PROBLEM:
Retype the listing exactly, starting at its first line and ending at the line that contains "Wi-Fi 6 (802.11ax) 2x2 + Bluetooth 5.1", with both of those lines included.

DATASET CONTENT:

-=-=-

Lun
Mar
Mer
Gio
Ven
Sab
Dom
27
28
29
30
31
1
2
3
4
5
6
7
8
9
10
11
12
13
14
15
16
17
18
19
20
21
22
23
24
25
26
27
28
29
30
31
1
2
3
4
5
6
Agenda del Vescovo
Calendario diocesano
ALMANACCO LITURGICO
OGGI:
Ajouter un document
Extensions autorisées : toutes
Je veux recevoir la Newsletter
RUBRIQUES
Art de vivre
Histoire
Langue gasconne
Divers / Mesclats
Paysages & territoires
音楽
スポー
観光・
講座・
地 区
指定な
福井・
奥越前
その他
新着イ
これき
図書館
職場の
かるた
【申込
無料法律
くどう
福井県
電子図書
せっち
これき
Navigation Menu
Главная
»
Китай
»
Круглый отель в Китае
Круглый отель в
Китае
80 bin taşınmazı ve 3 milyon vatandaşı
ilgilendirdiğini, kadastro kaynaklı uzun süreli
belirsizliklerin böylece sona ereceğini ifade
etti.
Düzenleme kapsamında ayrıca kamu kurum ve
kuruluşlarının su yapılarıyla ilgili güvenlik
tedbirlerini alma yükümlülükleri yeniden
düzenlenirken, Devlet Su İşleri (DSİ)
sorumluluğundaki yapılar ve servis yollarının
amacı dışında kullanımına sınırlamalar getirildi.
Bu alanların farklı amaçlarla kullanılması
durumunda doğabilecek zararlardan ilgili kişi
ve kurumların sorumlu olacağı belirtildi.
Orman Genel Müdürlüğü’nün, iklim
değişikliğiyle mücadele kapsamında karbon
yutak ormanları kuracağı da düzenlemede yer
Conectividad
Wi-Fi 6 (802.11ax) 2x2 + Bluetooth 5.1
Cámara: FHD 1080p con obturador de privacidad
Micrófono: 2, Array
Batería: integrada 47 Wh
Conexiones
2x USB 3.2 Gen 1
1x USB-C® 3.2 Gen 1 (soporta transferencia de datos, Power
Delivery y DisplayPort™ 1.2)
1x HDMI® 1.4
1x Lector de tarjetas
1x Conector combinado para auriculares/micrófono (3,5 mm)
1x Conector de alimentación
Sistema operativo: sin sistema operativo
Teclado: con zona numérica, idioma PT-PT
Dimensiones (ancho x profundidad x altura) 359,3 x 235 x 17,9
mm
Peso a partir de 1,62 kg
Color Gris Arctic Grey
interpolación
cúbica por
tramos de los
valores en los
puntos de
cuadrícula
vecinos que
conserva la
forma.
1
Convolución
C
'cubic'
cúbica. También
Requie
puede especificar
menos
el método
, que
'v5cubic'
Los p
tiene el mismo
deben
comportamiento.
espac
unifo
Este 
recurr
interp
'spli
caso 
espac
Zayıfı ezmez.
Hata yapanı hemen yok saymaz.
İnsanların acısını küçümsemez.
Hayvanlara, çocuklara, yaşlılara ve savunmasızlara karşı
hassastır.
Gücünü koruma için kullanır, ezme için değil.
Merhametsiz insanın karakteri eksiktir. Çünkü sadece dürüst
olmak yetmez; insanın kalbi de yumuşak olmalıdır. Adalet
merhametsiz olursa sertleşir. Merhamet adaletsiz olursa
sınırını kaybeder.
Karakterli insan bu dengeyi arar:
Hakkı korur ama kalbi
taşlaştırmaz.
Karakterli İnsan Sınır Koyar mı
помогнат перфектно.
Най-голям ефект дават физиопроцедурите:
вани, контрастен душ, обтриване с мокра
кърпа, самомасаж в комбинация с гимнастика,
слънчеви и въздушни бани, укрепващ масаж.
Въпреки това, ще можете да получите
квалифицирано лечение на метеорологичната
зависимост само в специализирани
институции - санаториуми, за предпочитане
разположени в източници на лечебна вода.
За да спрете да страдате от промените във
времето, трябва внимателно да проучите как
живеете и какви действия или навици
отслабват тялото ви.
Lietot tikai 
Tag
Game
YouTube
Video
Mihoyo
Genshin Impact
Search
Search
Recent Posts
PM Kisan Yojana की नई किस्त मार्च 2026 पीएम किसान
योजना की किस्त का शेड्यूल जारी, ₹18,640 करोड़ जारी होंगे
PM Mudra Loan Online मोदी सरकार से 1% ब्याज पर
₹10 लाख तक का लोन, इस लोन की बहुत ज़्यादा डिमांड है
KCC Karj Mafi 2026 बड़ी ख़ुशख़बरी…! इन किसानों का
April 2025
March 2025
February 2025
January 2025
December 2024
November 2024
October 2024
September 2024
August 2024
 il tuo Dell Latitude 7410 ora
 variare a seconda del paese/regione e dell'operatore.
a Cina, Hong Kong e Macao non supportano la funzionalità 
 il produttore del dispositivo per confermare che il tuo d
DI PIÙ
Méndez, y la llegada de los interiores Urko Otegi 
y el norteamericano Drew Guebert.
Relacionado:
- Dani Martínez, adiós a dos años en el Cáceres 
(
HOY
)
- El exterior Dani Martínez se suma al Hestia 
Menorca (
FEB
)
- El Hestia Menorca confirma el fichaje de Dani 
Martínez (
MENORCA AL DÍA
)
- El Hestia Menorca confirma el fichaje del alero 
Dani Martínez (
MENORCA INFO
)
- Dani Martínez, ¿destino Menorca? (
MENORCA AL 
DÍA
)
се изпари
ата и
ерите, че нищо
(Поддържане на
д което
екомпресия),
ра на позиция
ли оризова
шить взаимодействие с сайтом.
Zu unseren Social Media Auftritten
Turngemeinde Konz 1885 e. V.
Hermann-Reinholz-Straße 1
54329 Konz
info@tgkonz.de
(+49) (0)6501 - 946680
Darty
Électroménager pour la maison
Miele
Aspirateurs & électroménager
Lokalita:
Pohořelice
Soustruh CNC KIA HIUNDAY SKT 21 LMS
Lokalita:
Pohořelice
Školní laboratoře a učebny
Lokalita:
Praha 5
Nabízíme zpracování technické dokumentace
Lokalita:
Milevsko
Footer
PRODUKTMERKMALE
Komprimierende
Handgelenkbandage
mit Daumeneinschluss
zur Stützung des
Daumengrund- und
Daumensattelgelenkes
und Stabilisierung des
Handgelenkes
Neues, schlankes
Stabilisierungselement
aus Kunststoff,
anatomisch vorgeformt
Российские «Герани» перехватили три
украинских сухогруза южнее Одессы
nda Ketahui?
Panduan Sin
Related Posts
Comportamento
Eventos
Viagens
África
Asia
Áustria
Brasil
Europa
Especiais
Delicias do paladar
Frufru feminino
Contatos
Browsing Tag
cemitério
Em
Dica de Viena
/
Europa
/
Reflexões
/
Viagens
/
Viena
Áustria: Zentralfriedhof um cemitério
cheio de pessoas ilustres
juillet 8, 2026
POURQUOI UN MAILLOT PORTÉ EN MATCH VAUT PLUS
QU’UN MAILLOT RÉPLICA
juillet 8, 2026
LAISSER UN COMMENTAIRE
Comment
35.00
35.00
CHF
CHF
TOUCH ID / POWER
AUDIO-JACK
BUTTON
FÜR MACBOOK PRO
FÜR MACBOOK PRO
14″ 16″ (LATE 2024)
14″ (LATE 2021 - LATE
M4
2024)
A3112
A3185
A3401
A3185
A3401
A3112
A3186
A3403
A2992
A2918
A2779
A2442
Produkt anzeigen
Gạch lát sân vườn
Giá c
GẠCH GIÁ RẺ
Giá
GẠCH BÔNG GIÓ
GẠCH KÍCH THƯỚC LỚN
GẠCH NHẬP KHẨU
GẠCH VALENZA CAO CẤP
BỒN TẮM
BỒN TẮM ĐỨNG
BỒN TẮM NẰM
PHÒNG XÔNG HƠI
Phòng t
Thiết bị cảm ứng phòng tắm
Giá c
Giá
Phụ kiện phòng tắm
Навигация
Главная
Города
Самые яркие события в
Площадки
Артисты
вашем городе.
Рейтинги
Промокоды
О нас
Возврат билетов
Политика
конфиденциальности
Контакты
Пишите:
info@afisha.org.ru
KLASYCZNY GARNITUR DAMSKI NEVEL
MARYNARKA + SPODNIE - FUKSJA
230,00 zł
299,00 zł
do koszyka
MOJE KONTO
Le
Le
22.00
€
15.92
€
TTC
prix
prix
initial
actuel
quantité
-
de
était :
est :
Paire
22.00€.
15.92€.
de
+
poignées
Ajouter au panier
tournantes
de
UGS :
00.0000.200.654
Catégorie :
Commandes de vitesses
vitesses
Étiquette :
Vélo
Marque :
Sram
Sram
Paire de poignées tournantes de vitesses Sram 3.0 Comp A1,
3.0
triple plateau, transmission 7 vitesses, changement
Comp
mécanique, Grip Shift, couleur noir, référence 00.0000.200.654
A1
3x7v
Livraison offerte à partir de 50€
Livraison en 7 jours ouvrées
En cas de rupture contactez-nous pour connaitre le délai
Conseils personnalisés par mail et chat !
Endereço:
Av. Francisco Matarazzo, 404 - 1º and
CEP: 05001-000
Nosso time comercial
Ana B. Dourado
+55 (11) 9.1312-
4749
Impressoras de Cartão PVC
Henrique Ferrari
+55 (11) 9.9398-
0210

-=-=-

RESULT OF THIS EXERCISE:
Lun
Mar
Mer
Gio
Ven
Sab
Dom
27
28
29
30
31
1
2
3
4
5
6
7
8
9
10
11
12
13
14
15
16
17
18
19
20
21
22
23
24
25
26
27
28
29
30
31
1
2
3
4
5
6
Agenda del Vescovo
Calendario diocesano
ALMANACCO LITURGICO
OGGI:
Ajouter un document
Extensions autorisées : toutes
Je veux recevoir la Newsletter
RUBRIQUES
Art de vivre
Histoire
Langue gasconne
Divers / Mesclats
Paysages & territoires
音楽
スポー
観光・
講座・
地 区
指定な
福井・
奥越前
その他
新着イ
これき
図書館
職場の
かるた
【申込
無料法律
くどう
福井県
電子図書
せっち
これき
Navigation Menu
Главная
»
Китай
»
Круглый отель в Китае
Круглый отель в
Китае
80 bin taşınmazı ve 3 milyon vatandaşı
ilgilendirdiğini, kadastro kaynaklı uzun süreli
belirsizliklerin böylece sona ereceğini ifade
etti.
Düzenleme kapsamında ayrıca kamu kurum ve
kuruluşlarının su yapılarıyla ilgili güvenlik
tedbirlerini alma yükümlülükleri yeniden
düzenlenirken, Devlet Su İşleri (DSİ)
sorumluluğundaki yapılar ve servis yollarının
amacı dışında kullanımına sınırlamalar getirildi.
Bu alanların farklı amaçlarla kullanılması
durumunda doğabilecek zararlardan ilgili kişi
ve kurumların sorumlu olacağı belirtildi.
Orman Genel Müdürlüğü’nün, iklim
değişikliğiyle mücadele kapsamında karbon
yutak ormanları kuracağı da düzenlemede yer
Conectividad
Wi-Fi 6 (802.11ax) 2x2 + Bluetooth 5.1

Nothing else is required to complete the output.